The whole listing is to be restated word for word with no images.

■ **Materials provided**:
=-=-=-=-=
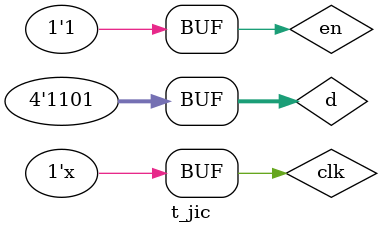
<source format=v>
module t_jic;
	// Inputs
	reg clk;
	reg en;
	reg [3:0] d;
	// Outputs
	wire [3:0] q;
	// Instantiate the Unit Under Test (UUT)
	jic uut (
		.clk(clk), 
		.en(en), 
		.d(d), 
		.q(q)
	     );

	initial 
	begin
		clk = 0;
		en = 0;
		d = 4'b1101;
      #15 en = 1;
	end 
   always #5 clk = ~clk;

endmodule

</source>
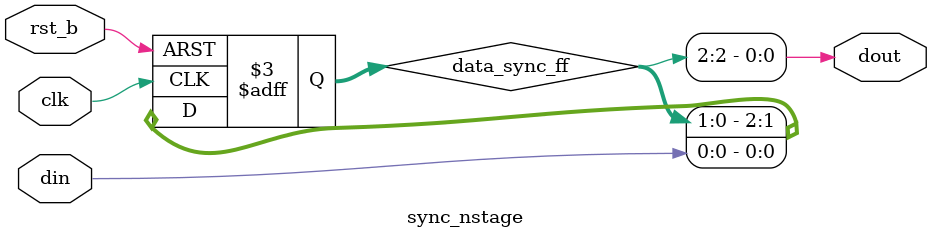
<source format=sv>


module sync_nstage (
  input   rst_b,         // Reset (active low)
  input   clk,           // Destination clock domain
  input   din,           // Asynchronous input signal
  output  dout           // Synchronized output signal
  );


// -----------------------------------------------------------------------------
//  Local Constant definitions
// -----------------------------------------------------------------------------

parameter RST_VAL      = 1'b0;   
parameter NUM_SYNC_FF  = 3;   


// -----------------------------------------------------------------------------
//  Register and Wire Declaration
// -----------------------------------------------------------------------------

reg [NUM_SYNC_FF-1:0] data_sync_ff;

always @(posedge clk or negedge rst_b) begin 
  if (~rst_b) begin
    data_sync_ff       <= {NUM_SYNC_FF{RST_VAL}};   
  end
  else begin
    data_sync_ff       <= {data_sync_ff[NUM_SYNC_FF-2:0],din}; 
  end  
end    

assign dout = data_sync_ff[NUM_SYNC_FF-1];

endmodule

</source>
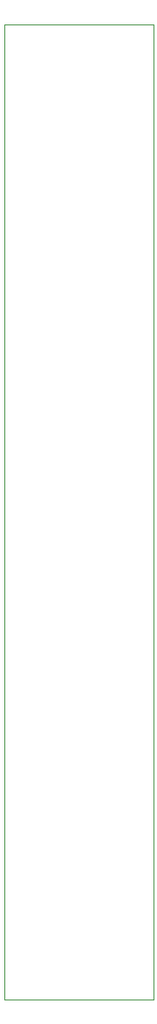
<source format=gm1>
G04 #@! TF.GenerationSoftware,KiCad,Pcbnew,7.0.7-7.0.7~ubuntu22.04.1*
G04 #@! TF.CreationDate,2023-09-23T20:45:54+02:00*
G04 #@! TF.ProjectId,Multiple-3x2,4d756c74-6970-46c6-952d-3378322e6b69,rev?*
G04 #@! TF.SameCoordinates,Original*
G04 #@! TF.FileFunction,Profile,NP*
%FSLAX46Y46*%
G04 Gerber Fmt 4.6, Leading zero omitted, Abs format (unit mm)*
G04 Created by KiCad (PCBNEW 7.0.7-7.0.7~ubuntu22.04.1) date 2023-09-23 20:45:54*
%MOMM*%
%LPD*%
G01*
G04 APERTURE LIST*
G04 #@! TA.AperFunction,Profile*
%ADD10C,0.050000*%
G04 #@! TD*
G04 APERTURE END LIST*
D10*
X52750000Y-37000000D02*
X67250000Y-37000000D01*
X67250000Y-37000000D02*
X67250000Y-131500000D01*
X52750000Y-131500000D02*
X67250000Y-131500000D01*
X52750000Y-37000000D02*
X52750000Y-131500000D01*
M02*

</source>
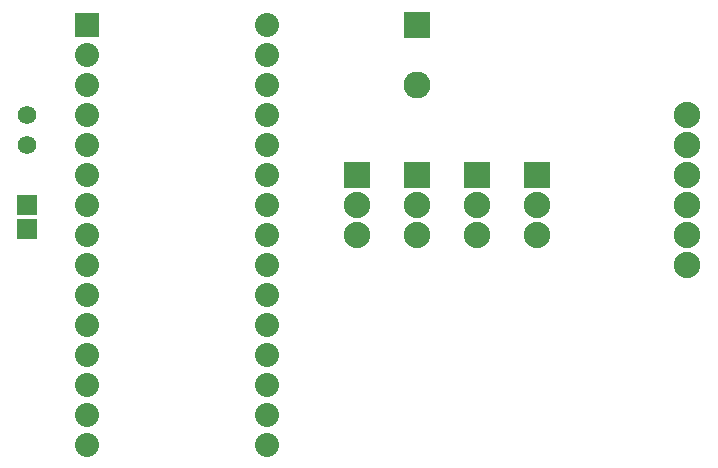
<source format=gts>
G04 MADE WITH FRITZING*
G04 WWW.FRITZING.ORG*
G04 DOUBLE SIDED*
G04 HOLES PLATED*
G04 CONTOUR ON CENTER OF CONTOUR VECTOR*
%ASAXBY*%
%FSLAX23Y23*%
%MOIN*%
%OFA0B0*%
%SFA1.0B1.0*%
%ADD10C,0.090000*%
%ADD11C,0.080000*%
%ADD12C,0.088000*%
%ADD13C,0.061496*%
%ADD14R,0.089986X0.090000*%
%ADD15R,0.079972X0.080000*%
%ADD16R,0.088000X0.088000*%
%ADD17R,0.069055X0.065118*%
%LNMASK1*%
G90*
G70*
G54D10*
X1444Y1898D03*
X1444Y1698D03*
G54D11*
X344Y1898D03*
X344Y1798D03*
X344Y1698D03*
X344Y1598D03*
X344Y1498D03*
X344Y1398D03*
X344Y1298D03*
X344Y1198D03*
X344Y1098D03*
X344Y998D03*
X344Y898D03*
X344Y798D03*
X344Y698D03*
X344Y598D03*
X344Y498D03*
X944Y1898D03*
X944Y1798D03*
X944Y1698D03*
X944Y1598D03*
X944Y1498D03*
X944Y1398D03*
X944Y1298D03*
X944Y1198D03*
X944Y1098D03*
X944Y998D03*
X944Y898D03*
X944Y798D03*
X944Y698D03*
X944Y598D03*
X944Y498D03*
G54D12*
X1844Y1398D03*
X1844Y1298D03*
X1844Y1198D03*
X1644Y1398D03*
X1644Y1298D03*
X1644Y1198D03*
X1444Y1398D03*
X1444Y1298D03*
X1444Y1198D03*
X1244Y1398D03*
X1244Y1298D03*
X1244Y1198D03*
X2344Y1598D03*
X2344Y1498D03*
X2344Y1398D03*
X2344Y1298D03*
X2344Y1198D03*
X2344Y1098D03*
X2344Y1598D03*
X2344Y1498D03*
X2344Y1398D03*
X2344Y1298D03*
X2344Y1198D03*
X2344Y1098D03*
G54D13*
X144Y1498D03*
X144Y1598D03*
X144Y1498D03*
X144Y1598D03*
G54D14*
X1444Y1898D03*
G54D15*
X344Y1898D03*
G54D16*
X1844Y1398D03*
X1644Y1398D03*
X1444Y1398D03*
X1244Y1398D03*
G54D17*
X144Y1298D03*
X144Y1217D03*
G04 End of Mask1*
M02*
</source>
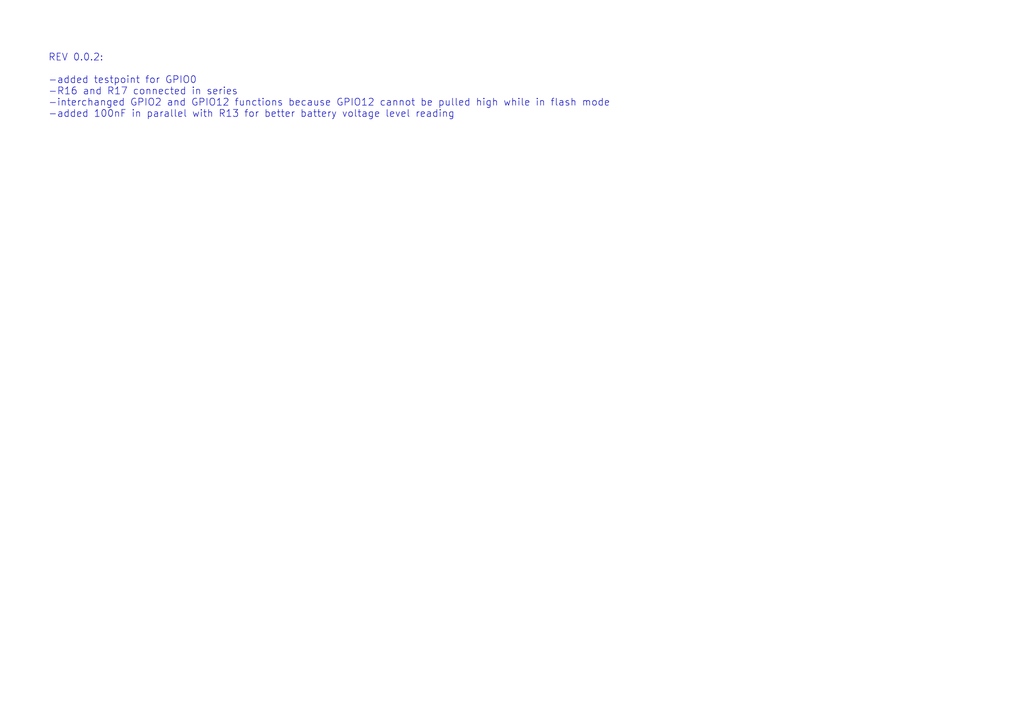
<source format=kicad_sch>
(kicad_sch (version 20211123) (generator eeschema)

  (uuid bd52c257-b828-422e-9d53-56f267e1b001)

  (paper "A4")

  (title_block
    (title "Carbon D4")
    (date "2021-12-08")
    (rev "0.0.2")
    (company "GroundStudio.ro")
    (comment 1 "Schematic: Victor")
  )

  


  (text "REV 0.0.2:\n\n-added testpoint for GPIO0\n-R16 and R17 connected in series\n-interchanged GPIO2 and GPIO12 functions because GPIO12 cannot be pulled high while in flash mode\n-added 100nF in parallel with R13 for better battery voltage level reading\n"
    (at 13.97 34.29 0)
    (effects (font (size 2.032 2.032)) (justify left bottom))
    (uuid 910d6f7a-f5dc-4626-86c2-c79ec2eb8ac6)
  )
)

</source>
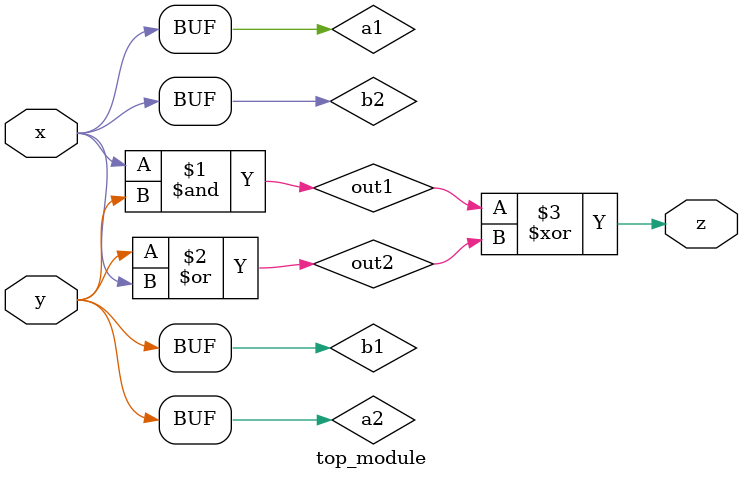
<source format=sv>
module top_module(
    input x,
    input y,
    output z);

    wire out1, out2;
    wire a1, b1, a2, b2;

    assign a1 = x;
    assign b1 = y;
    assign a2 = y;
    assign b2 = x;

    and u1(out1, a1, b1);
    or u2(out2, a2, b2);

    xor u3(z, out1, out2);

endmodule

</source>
=-=-=-=-=
■ **Worked solution**:
<source format=v>
module t_jic;
	// Inputs
	reg clk;
	reg en;
	reg [3:0] d;
	// Outputs
	wire [3:0] q;
	// Instantiate the Unit Under Test (UUT)
	jic uut (
		.clk(clk), 
		.en(en), 
		.d(d), 
		.q(q)
	     );

	initial 
	begin
		clk = 0;
		en = 0;
		d = 4'b1101;
      #15 en = 1;
	end 
   always #5 clk = ~clk;

endmodule

</source>
<source format=sv>


module sync_nstage (
  input   rst_b,         // Reset (active low)
  input   clk,           // Destination clock domain
  input   din,           // Asynchronous input signal
  output  dout           // Synchronized output signal
  );


// -----------------------------------------------------------------------------
//  Local Constant definitions
// -----------------------------------------------------------------------------

parameter RST_VAL      = 1'b0;   
parameter NUM_SYNC_FF  = 3;   


// -----------------------------------------------------------------------------
//  Register and Wire Declaration
// -----------------------------------------------------------------------------

reg [NUM_SYNC_FF-1:0] data_sync_ff;

always @(posedge clk or negedge rst_b) begin 
  if (~rst_b) begin
    data_sync_ff       <= {NUM_SYNC_FF{RST_VAL}};   
  end
  else begin
    data_sync_ff       <= {data_sync_ff[NUM_SYNC_FF-2:0],din}; 
  end  
end    

assign dout = data_sync_ff[NUM_SYNC_FF-1];

endmodule

</source>
<source format=gm1>
G04 #@! TF.GenerationSoftware,KiCad,Pcbnew,7.0.7-7.0.7~ubuntu22.04.1*
G04 #@! TF.CreationDate,2023-09-23T20:45:54+02:00*
G04 #@! TF.ProjectId,Multiple-3x2,4d756c74-6970-46c6-952d-3378322e6b69,rev?*
G04 #@! TF.SameCoordinates,Original*
G04 #@! TF.FileFunction,Profile,NP*
%FSLAX46Y46*%
G04 Gerber Fmt 4.6, Leading zero omitted, Abs format (unit mm)*
G04 Created by KiCad (PCBNEW 7.0.7-7.0.7~ubuntu22.04.1) date 2023-09-23 20:45:54*
%MOMM*%
%LPD*%
G01*
G04 APERTURE LIST*
G04 #@! TA.AperFunction,Profile*
%ADD10C,0.050000*%
G04 #@! TD*
G04 APERTURE END LIST*
D10*
X52750000Y-37000000D02*
X67250000Y-37000000D01*
X67250000Y-37000000D02*
X67250000Y-131500000D01*
X52750000Y-131500000D02*
X67250000Y-131500000D01*
X52750000Y-37000000D02*
X52750000Y-131500000D01*
M02*

</source>
<source format=gts>
G04 MADE WITH FRITZING*
G04 WWW.FRITZING.ORG*
G04 DOUBLE SIDED*
G04 HOLES PLATED*
G04 CONTOUR ON CENTER OF CONTOUR VECTOR*
%ASAXBY*%
%FSLAX23Y23*%
%MOIN*%
%OFA0B0*%
%SFA1.0B1.0*%
%ADD10C,0.090000*%
%ADD11C,0.080000*%
%ADD12C,0.088000*%
%ADD13C,0.061496*%
%ADD14R,0.089986X0.090000*%
%ADD15R,0.079972X0.080000*%
%ADD16R,0.088000X0.088000*%
%ADD17R,0.069055X0.065118*%
%LNMASK1*%
G90*
G70*
G54D10*
X1444Y1898D03*
X1444Y1698D03*
G54D11*
X344Y1898D03*
X344Y1798D03*
X344Y1698D03*
X344Y1598D03*
X344Y1498D03*
X344Y1398D03*
X344Y1298D03*
X344Y1198D03*
X344Y1098D03*
X344Y998D03*
X344Y898D03*
X344Y798D03*
X344Y698D03*
X344Y598D03*
X344Y498D03*
X944Y1898D03*
X944Y1798D03*
X944Y1698D03*
X944Y1598D03*
X944Y1498D03*
X944Y1398D03*
X944Y1298D03*
X944Y1198D03*
X944Y1098D03*
X944Y998D03*
X944Y898D03*
X944Y798D03*
X944Y698D03*
X944Y598D03*
X944Y498D03*
G54D12*
X1844Y1398D03*
X1844Y1298D03*
X1844Y1198D03*
X1644Y1398D03*
X1644Y1298D03*
X1644Y1198D03*
X1444Y1398D03*
X1444Y1298D03*
X1444Y1198D03*
X1244Y1398D03*
X1244Y1298D03*
X1244Y1198D03*
X2344Y1598D03*
X2344Y1498D03*
X2344Y1398D03*
X2344Y1298D03*
X2344Y1198D03*
X2344Y1098D03*
X2344Y1598D03*
X2344Y1498D03*
X2344Y1398D03*
X2344Y1298D03*
X2344Y1198D03*
X2344Y1098D03*
G54D13*
X144Y1498D03*
X144Y1598D03*
X144Y1498D03*
X144Y1598D03*
G54D14*
X1444Y1898D03*
G54D15*
X344Y1898D03*
G54D16*
X1844Y1398D03*
X1644Y1398D03*
X1444Y1398D03*
X1244Y1398D03*
G54D17*
X144Y1298D03*
X144Y1217D03*
G04 End of Mask1*
M02*
</source>
<source format=kicad_sch>
(kicad_sch (version 20211123) (generator eeschema)

  (uuid bd52c257-b828-422e-9d53-56f267e1b001)

  (paper "A4")

  (title_block
    (title "Carbon D4")
    (date "2021-12-08")
    (rev "0.0.2")
    (company "GroundStudio.ro")
    (comment 1 "Schematic: Victor")
  )

  


  (text "REV 0.0.2:\n\n-added testpoint for GPIO0\n-R16 and R17 connected in series\n-interchanged GPIO2 and GPIO12 functions because GPIO12 cannot be pulled high while in flash mode\n-added 100nF in parallel with R13 for better battery voltage level reading\n"
    (at 13.97 34.29 0)
    (effects (font (size 2.032 2.032)) (justify left bottom))
    (uuid 910d6f7a-f5dc-4626-86c2-c79ec2eb8ac6)
  )
)

</source>
<source format=sv>
module top_module(
    input x,
    input y,
    output z);

    wire out1, out2;
    wire a1, b1, a2, b2;

    assign a1 = x;
    assign b1 = y;
    assign a2 = y;
    assign b2 = x;

    and u1(out1, a1, b1);
    or u2(out2, a2, b2);

    xor u3(z, out1, out2);

endmodule

</source>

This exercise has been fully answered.